"Patents kill", say the anti-globalists who want to see patents on Aids drugs loosened for Africa. If pharmaceuticals were not so expensive, their argument suggests, diseases--old and new--would cease to plague the developing world.
This hypothesis might be worth taking seriously if there weren't a country that has already proven it false. But there is one: India. Succumbing to one of their fits of nationalism, Indian lawmakers thirty years ago passed the Patents Act of 1970. The loophole-filled Act made it legal to ignore patents for drug products.
As a result, drugmakers in Bombay, Delhi, and Calcutta are free to replicate the recipe Crixivan, Epivir, Stocrin, or any of the other new ingredients in the Aids cocktails to their heart's content. And have been since the mid-1990s, when the first versions of the cocktail became available.
In other words, India should be on a parallel course to the US, where many Aids patients are now living longer. But alas, that is not what the experiment has yielded.
Today, some 1,000 people a day die of Aids in India, as my colleague Angus Donald has reported. Another 1600 become infected with the disease, according to UNAIDS, an arm of World Health Organisation. The periodical India Today reported that in six Indian states - Manipur, Nagaland, Maharashtra, Andhra Pradesh, Karnataka and Tamil Nadu -- epidemic levels have been reached.

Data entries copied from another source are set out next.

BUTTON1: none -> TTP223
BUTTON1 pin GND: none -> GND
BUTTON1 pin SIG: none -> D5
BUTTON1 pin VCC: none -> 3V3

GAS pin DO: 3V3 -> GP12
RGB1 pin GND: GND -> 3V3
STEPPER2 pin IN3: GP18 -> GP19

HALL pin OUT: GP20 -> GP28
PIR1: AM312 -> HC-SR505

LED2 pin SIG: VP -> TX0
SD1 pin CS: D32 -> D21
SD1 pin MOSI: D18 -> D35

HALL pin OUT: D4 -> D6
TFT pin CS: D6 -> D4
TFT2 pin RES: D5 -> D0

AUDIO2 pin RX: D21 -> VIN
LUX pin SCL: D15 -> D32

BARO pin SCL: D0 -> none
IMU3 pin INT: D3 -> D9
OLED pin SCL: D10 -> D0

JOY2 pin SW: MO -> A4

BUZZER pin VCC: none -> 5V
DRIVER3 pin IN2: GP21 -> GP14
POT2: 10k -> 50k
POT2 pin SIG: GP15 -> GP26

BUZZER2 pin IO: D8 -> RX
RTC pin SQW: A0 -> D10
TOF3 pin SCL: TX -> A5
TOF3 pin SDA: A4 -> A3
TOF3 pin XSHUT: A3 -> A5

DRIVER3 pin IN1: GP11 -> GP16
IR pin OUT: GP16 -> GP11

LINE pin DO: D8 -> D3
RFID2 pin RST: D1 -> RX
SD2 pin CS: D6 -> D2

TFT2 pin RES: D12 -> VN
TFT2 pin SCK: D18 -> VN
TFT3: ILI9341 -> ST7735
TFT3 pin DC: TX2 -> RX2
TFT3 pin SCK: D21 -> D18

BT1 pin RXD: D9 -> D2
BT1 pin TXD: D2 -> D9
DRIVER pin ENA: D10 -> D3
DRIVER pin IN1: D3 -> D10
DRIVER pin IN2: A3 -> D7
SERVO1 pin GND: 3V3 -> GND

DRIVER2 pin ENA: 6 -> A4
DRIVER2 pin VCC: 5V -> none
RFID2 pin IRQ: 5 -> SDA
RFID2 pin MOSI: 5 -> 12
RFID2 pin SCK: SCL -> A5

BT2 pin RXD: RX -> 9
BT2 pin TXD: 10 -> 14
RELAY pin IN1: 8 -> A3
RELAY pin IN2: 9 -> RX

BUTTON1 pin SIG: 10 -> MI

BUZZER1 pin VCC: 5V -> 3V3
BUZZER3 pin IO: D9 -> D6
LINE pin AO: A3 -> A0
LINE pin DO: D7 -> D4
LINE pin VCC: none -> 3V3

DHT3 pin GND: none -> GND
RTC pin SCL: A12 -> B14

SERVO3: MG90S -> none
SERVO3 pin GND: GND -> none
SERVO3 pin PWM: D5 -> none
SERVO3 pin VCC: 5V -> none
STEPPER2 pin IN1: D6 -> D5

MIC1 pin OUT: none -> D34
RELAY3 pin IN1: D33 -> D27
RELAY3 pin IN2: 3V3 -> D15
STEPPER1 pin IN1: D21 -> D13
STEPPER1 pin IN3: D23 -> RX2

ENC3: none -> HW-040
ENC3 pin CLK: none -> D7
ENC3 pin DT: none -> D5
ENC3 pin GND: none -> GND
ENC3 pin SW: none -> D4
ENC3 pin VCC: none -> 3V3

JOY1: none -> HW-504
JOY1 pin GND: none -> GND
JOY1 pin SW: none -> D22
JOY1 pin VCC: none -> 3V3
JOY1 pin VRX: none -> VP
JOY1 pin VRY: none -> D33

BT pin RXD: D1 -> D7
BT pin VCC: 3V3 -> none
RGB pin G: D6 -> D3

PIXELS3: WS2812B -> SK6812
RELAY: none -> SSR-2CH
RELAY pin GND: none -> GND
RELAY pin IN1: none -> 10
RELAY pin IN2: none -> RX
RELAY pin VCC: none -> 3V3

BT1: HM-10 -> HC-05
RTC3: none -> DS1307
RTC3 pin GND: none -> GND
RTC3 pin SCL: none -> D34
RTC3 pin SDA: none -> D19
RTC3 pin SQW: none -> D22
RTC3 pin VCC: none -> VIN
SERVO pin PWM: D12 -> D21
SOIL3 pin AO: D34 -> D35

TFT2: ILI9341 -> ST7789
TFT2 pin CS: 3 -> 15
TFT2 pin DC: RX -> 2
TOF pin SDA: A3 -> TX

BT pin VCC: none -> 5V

With the patent obstacle and the associated high prices out of the way, why isn't India the globe's health treatment model? One answer is that legalised disrespect for intellectual property hurts product quality; drugs in India may be plentiful, or cheap, but they are too often unreliable.
But another is that patents are not really the problem when it comes to challenges like Aids. As in Africa, citizens who are well-informed about the dangers of the disease still routinely engage in the sort of risky behaviour that can infect them. Literacy, good roads, efficient hospitals and medical infrastructure -- all the components required to deliver and monitor the taking of the Aids cocktail are lacking.
Naturally, there are those within India and outside it who would contest the pro-patent thesis. One is Yusuf Hamied, the chief executive officer India's big drug company, Cipla. Mr Hamied has been pressuring Western drug companies to distribute their drugs at cost or for free in his country. He's even been lauded as a cultural hero for doing so. (See Business Week's July 2 issue, "The Stars of Asia").
But observers ought to be wary of pinning too much hope on such efforts. Aids, in fact, is not the first Indian example of the futility of scapegoating intellectual property. That honour belongs to tuberculosis.
TB drugs were discovered so long ago that their patents have expired, yet TB, which ought to have been eradicated, is a growing health danger in India -- "rampant" is the word the Indian press sometimes uses. And with AIDS around now to weaken immune systems, the TB-AIDS nexus threatens much of the developing world.
Fortunately, the Indian experiment with abuse of intellectual property could come to an end in 2005. That's the date by which India, along with other developing countries, must comply with the World Trade Organisation's new patent regime, the Agreement on Trade-Related Aspects of Property Rights.
That is, unless the anti-globalist crowd frightens western governments into abrogating or eroding the agreement, and giving into the absurd notion that a patent-free world can yield health nirvana.